Verletzung von Statuten­bestimmungen
Hingegen liegt keine mangelhafte Organisation vor, wenn ein in den Statuten einer Genossenschaft freiwillig vorgesehenes Organ5 fehlt oder dieses nicht mehr korrekt zusammengesetzt ist.6 Ebenso ist kein Organisationsmangel gegeben, wenn ein obligatorisches Organ nicht statutengemäss bestellt worden ist, solange die gesetzlichen Mindestanforderungen eingehalten sind.7
Das Unterschreiten der statutarischen Mindestzahl an Vorstandsmitgliedern im Rahmen einer Vorstandswahl kann daher nur Gegenstand einer Anfechtungsklage im Sinne von Art. 891 Abs. 1 OR sein, soweit drei Personen, wovon zwei Mitglieder der Genossenschaft zu sein brauchen, in den Vorstand gewählt worden sind. Dasselbe gilt, wenn das Präsidium entgegen statutarischer Bestimmungen nicht bestellt wurde. In solchen Fällen wird der Handelsregisterführer nicht einschreiten.8

Rechtsfolgen
Bemerkt der Handelsregisterführer jedoch, dass die gesetzlichen Mindestanforderungen nicht eingehalten sind, so wird er die Genossenschaft auffordern, innert dreissig Tagen den rechtmässigen Zustand wiederherzustellen (Art. 941a OR, Art. 154 Abs. 1 HRegV). Als gesetzliche Verwirkungsfrist kann die dreissigtägige Frist nicht erstreckt werden.9 Läuft die Frist unbenutzt ab, muss der Handels­registerführer die Sache ans Gericht
überweisen. Das Gericht kann insbesondere:
1. der Gesellschaft unter Androhung ihrer Auflösung eine Frist ansetzen, binnen deren der rechtmässige Zustand wieder herzustellen ist,
2. das fehlende Organ oder einen Sachwalter ernennen,
3. die Gesellschaft auflösen und ihre Liquidation nach den Vorschriften über den Konkurs androhen.10
Ebenfalls klageberechtigt sind die Genossenschaftsmitglieder und Gläubiger. Setzt der Handelsregisterführer zum Beispiel eine Frist an, weil der Vorstand infolge Gesamtrücktritts fehlt, so hat zum einen die Revisionsstelle eine ausserordentliche Generalversammlung einzuberufen (Art. 881 Abs. 1 OR), um Wahlen stattfinden zu lassen. Zum anderen kann aus der Mitte der Genossenschaftsmitglieder heraus das Gericht angerufen werden. Dabei kann der Erlass von vorsorglichen Massnahmen (Art. 261 ff. ZPO) verlangt werden. In Frage kommen Massnahmen wie beispielsweise die Regelung der Geschäftsführung und Vertretungsberechtigung.

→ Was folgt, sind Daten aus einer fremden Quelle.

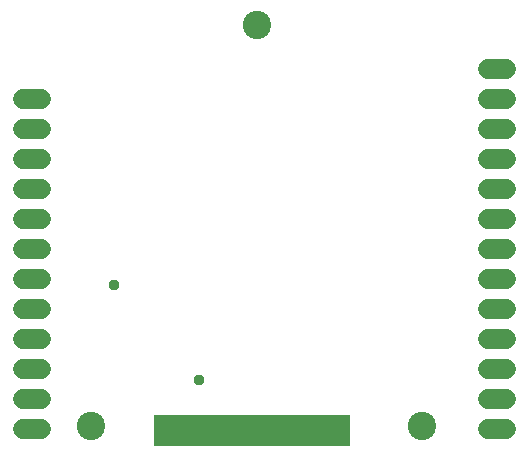
<source format=gbr>
G04 EAGLE Gerber RS-274X export*
G75*
%MOMM*%
%FSLAX34Y34*%
%LPD*%
%INSoldermask Bottom*%
%IPPOS*%
%AMOC8*
5,1,8,0,0,1.08239X$1,22.5*%
G01*
%ADD10R,1.361200X1.361200*%
%ADD11C,2.403200*%
%ADD12C,1.727200*%
%ADD13C,0.959600*%


D10*
X161300Y68600D03*
X174000Y68600D03*
X186700Y68600D03*
X199400Y68600D03*
X212100Y68600D03*
X224800Y68600D03*
X237500Y68600D03*
X250200Y68600D03*
X262900Y68600D03*
X275600Y68600D03*
X288300Y68600D03*
X301000Y68600D03*
X313700Y68600D03*
X313700Y81300D03*
X301000Y81300D03*
X288300Y81300D03*
X275600Y81300D03*
X262900Y81300D03*
X250200Y81300D03*
X237500Y81300D03*
X224800Y81300D03*
X212100Y81300D03*
X199400Y81300D03*
X186700Y81300D03*
X174000Y81300D03*
X161300Y81300D03*
D11*
X101300Y78600D03*
X381300Y78600D03*
X241300Y418600D03*
D12*
X436880Y76200D02*
X452120Y76200D01*
X452120Y101600D02*
X436880Y101600D01*
X436880Y127000D02*
X452120Y127000D01*
X452120Y152400D02*
X436880Y152400D01*
X436880Y177800D02*
X452120Y177800D01*
X452120Y203200D02*
X436880Y203200D01*
X436880Y228600D02*
X452120Y228600D01*
X452120Y254000D02*
X436880Y254000D01*
X436880Y279400D02*
X452120Y279400D01*
X452120Y304800D02*
X436880Y304800D01*
X436880Y330200D02*
X452120Y330200D01*
X452120Y355600D02*
X436880Y355600D01*
X436880Y381000D02*
X452120Y381000D01*
X58420Y355600D02*
X43180Y355600D01*
X43180Y330200D02*
X58420Y330200D01*
X58420Y304800D02*
X43180Y304800D01*
X43180Y279400D02*
X58420Y279400D01*
X58420Y254000D02*
X43180Y254000D01*
X43180Y228600D02*
X58420Y228600D01*
X58420Y203200D02*
X43180Y203200D01*
X43180Y177800D02*
X58420Y177800D01*
X58420Y152400D02*
X43180Y152400D01*
X43180Y127000D02*
X58420Y127000D01*
X58420Y101600D02*
X43180Y101600D01*
X43180Y76200D02*
X58420Y76200D01*
D13*
X120396Y198120D03*
X192024Y117348D03*
M02*

</source>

  1. BGE 138 III 294 E. 3.1.2 S. 297 f.
  2. Trautmann/von der Crone, Organisationsmängel und Pattsituation in der Aktiengesellschaft, SZW 5/2012, S. 465
  3. Lüthy, Mängel in der Organisation der Gesellschaft: drei neue Bundesgerichtsurteile, GesKR 4/2012, S. 604
  4. BGE 138 III 407 E. 2.5.2 S. 410 f.
  5. z.B. Siedlungsversammlung, Siedlungs­kommission, Beschwerdekommission, Geschäftsprüfungskommission usw.
  6. BSK OR II-Watter/Pamer-Wieser, Art. 731b N 5
  7. Marcel Schönbächler, Die Organisationsklage nach Art. 731b OR, Zürich 2013, S. 69 ff. m.w.H.
  8. vgl. Botschaft zur Revision des Obligationenrechts, BBl 2002 S. 3239 f.
  9. Praxismitteilung EHRA 1/08 Ziff. 19
  10. Das Gericht soll die drastische Massnahme der Auflösung gemäss Ziff. 3 erst anordnen, wenn die milderen Massnahmen gemäss Ziff. 1 und 2 nicht genügen oder erfolglos geblieben sind (BGE 141 III 43 E. 2.6 S. 47 f.).